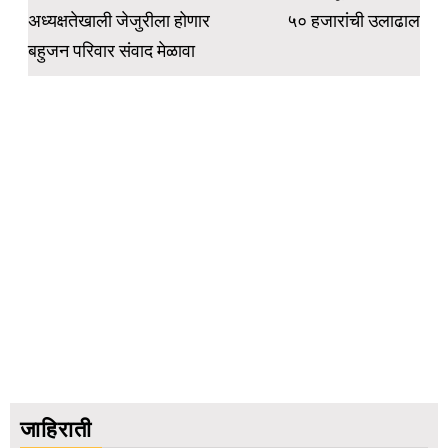
अध्यक्षतेखाली जेजुरीला होणार
५० हजारांची उलाढाल
बहुजन परिवार संवाद मेळावा
जाहिराती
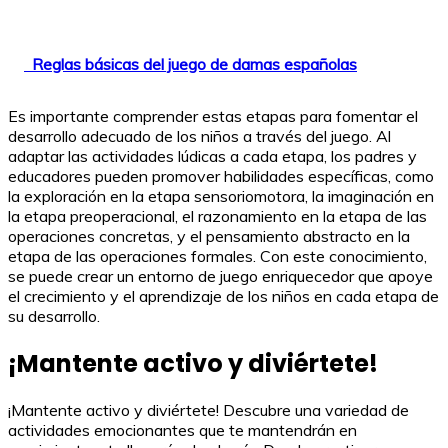
Reglas básicas del juego de damas españolas
Es importante comprender estas etapas para fomentar el
desarrollo adecuado de los niños a través del juego. Al
adaptar las actividades lúdicas a cada etapa, los padres y
educadores pueden promover habilidades específicas, como
la exploración en la etapa sensoriomotora, la imaginación en
la etapa preoperacional, el razonamiento en la etapa de las
operaciones concretas, y el pensamiento abstracto en la
etapa de las operaciones formales. Con este conocimiento,
se puede crear un entorno de juego enriquecedor que apoye
el crecimiento y el aprendizaje de los niños en cada etapa de
su desarrollo.
¡Mantente activo y diviértete!
¡Mantente activo y diviértete! Descubre una variedad de
actividades emocionantes que te mantendrán en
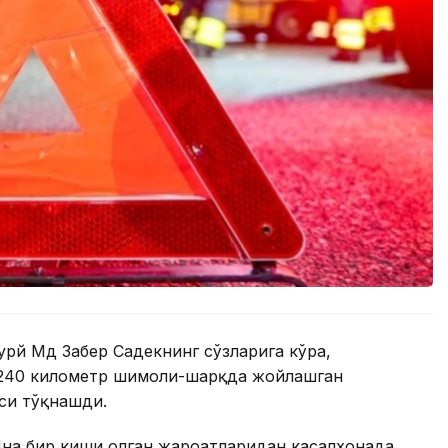
урй Мд Забер Садекнинг сўзларига кўра,
 240 километр шимоли-шарқда жойлашган
си тўқнашди.
Яна бир киши олган жароҳатларидан касалхонада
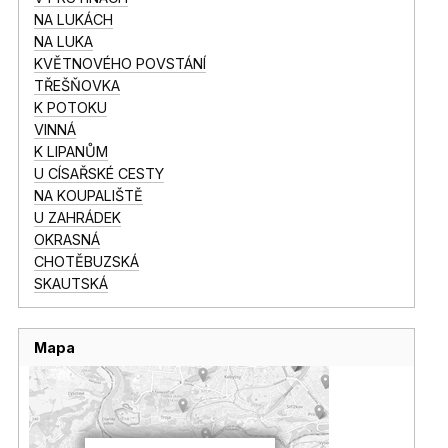
NA LUKÁCH
NA LUKA
KVĚTNOVÉHO POVSTÁNÍ
TŘEŠŇOVKA
K POTOKU
VINNÁ
K LIPANŮM
U CÍSAŘSKÉ CESTY
NA KOUPALIŠTĚ
U ZAHRÁDEK
OKRASNÁ
CHOTĚBUZSKÁ
SKAUTSKÁ
Mapa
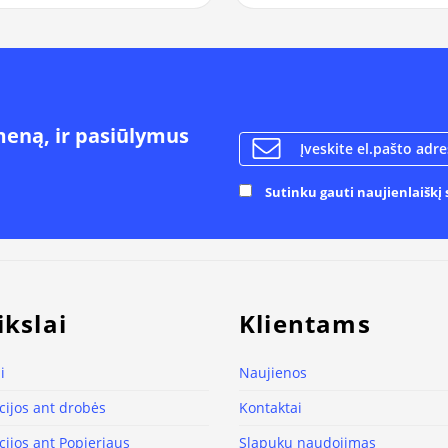
meną, ir pasiūlymus
Sutinku gauti naujienlaiškį s
ikslai
Klientams
i
Naujienos
ijos ant drobės
Kontaktai
ijos ant Popieriaus
Slapukų naudojimas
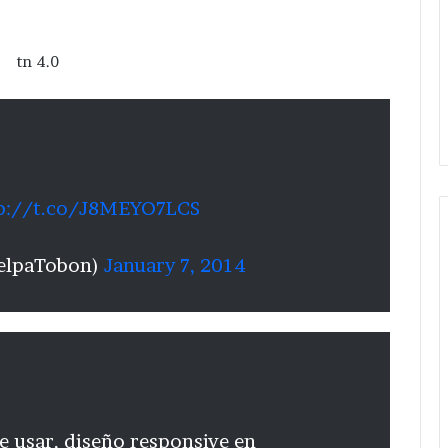
p://t.co/J8MEYO7LCS
telpaTobon)
January 7, 2014
e usar, diseño responsive en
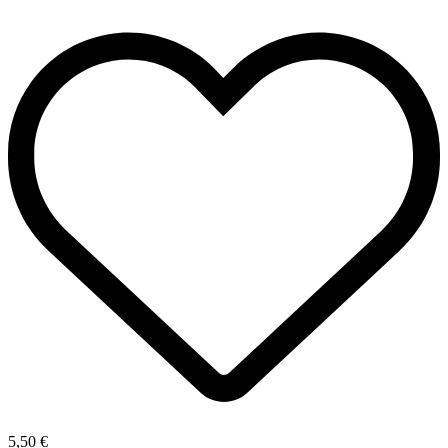
5,50 €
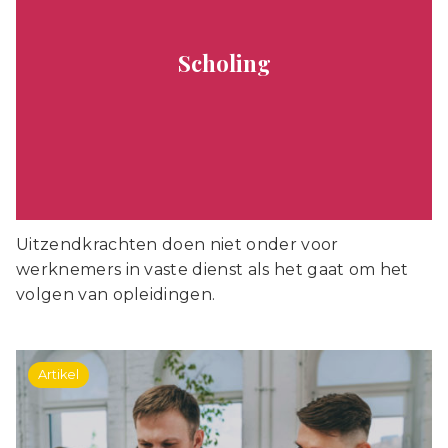
Scholing
Uitzendkrachten doen niet onder voor
werknemers in vaste dienst als het gaat om het
volgen van opleidingen.
Artikel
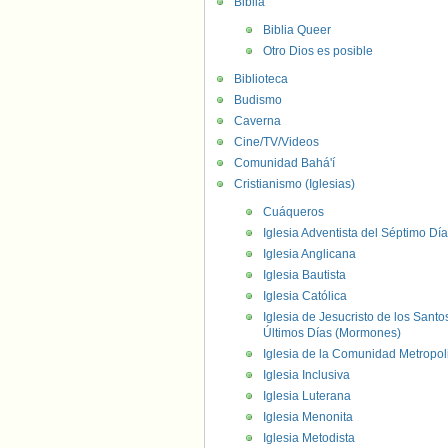
Biblia
Biblia Queer
Otro Dios es posible
Biblioteca
Budismo
Caverna
Cine/TV/Videos
Comunidad Bahá'í
Cristianismo (Iglesias)
Cuáqueros
Iglesia Adventista del Séptimo Día
Iglesia Anglicana
Iglesia Bautista
Iglesia Católica
Iglesia de Jesucristo de los Santo
Últimos Días (Mormones)
Iglesia de la Comunidad Metropol
Iglesia Inclusiva
Iglesia Luterana
Iglesia Menonita
Iglesia Metodista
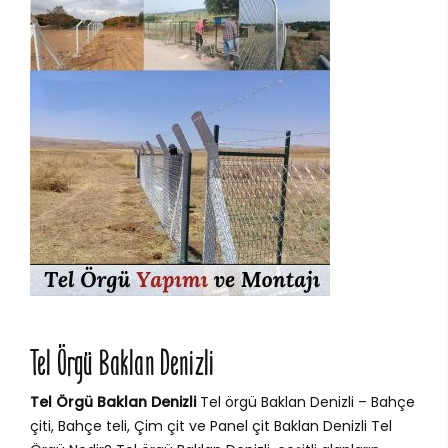
Tel Örgü Baklan Denizli
Tel Örgü Baklan Denizli
Tel örgü Baklan Denizli – Bahçe
çiti, Bahçe teli, Çim çit ve Panel çit Baklan Denizli Tel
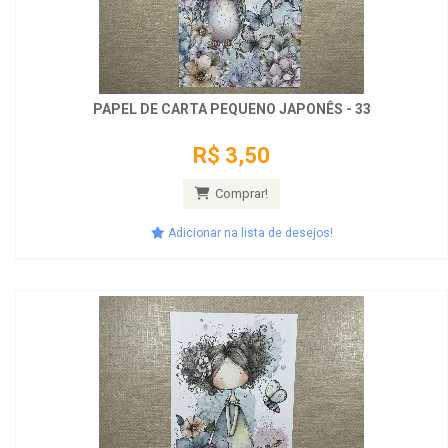
PAPEL DE CARTA PEQUENO JAPONÊS - 33
R$ 3,50
Comprar!
Adicionar na lista de desejos!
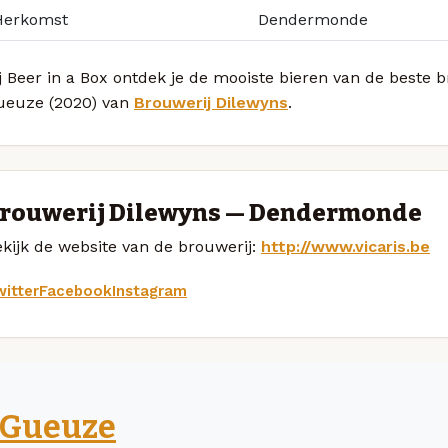
Herkomst
Dendermonde
j Beer in a Box ontdek je de mooiste bieren van de beste b
ueuze (2020) van
Brouwerij Dilewyns
.
rouwerij Dilewyns — Dendermonde
kijk de website van de brouwerij:
http://www.vicaris.be
itter
Facebook
Instagram
Gueuze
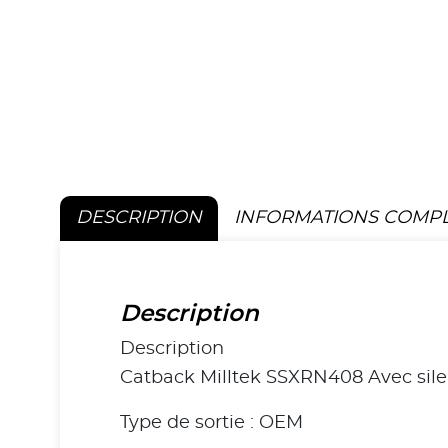
DESCRIPTION
INFORMATIONS COMP
Description
Description
Catback Milltek SSXRN408 Avec sile
Type de sortie : OEM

++++++++

EXERCISE BRIEF: Reproduce every line of text from the records above in its original form, omitting the pictures.

OUTPUT FOR THIS TASK:
अध्यक्षतेखाली जेजुरीला होणार
५० हजारांची उलाढाल
बहुजन परिवार संवाद मेळावा
जाहिराती
Reglas básicas del juego de damas españolas
Es importante comprender estas etapas para fomentar el
desarrollo adecuado de los niños a través del juego. Al
adaptar las actividades lúdicas a cada etapa, los padres y
educadores pueden promover habilidades específicas, como
la exploración en la etapa sensoriomotora, la imaginación en
la etapa preoperacional, el razonamiento en la etapa de las
operaciones concretas, y el pensamiento abstracto en la
etapa de las operaciones formales. Con este conocimiento,
se puede crear un entorno de juego enriquecedor que apoye
el crecimiento y el aprendizaje de los niños en cada etapa de
su desarrollo.
¡Mantente activo y diviértete!
¡Mantente activo y diviértete! Descubre una variedad de
actividades emocionantes que te mantendrán en
урй Мд Забер Садекнинг сўзларига кўра,
 240 километр шимоли-шарқда жойлашган
си тўқнашди.
Яна бир киши олган жароҳатларидан касалхонада
NA LUKÁCH
NA LUKA
KVĚTNOVÉHO POVSTÁNÍ
TŘEŠŇOVKA
K POTOKU
VINNÁ
K LIPANŮM
U CÍSAŘSKÉ CESTY
NA KOUPALIŠTĚ
U ZAHRÁDEK
OKRASNÁ
CHOTĚBUZSKÁ
SKAUTSKÁ
Mapa
meną, ir pasiūlymus
Sutinku gauti naujienlaiškį s
ikslai
Klientams
i
Naujienos
ijos ant drobės
Kontaktai
ijos ant Popieriaus
Slapukų naudojimas
p://t.co/J8MEYO7LCS
telpaTobon)
January 7, 2014
e usar, diseño responsive en
5,50 €
Scholing
Uitzendkrachten doen niet onder voor
werknemers in vaste dienst als het gaat om het
volgen van opleidingen.
Artikel
Biblia
Biblia Queer
Otro Dios es posible
Biblioteca
Budismo
Caverna
Cine/TV/Videos
Comunidad Bahá'í
Cristianismo (Iglesias)
Cuáqueros
Iglesia Adventista del Séptimo Día
Iglesia Anglicana
Iglesia Bautista
Iglesia Católica
Iglesia de Jesucristo de los Santo
Últimos Días (Mormones)
Iglesia de la Comunidad Metropol
Iglesia Inclusiva
Iglesia Luterana
Iglesia Menonita
Iglesia Metodista
Tel Örgü Baklan Denizli
Tel Örgü Baklan Denizli
Tel örgü Baklan Denizli – Bahçe
çiti, Bahçe teli, Çim çit ve Panel çit Baklan Denizli Tel
PAPEL DE CARTA PEQUENO JAPONÊS - 33
R$ 3,50
Comprar!
Adicionar na lista de desejos!
Herkomst
Dendermonde
j Beer in a Box ontdek je de mooiste bieren van de beste b
ueuze (2020) van
Brouwerij Dilewyns
.
rouwerij Dilewyns — Dendermonde
kijk de website van de brouwerij:
http://www.vicaris.be
itter
Facebook
Instagram
Gueuze
DESCRIPTION
INFORMATIONS COMP
Description
Description
Catback Milltek SSXRN408 Avec sile
Type de sortie : OEM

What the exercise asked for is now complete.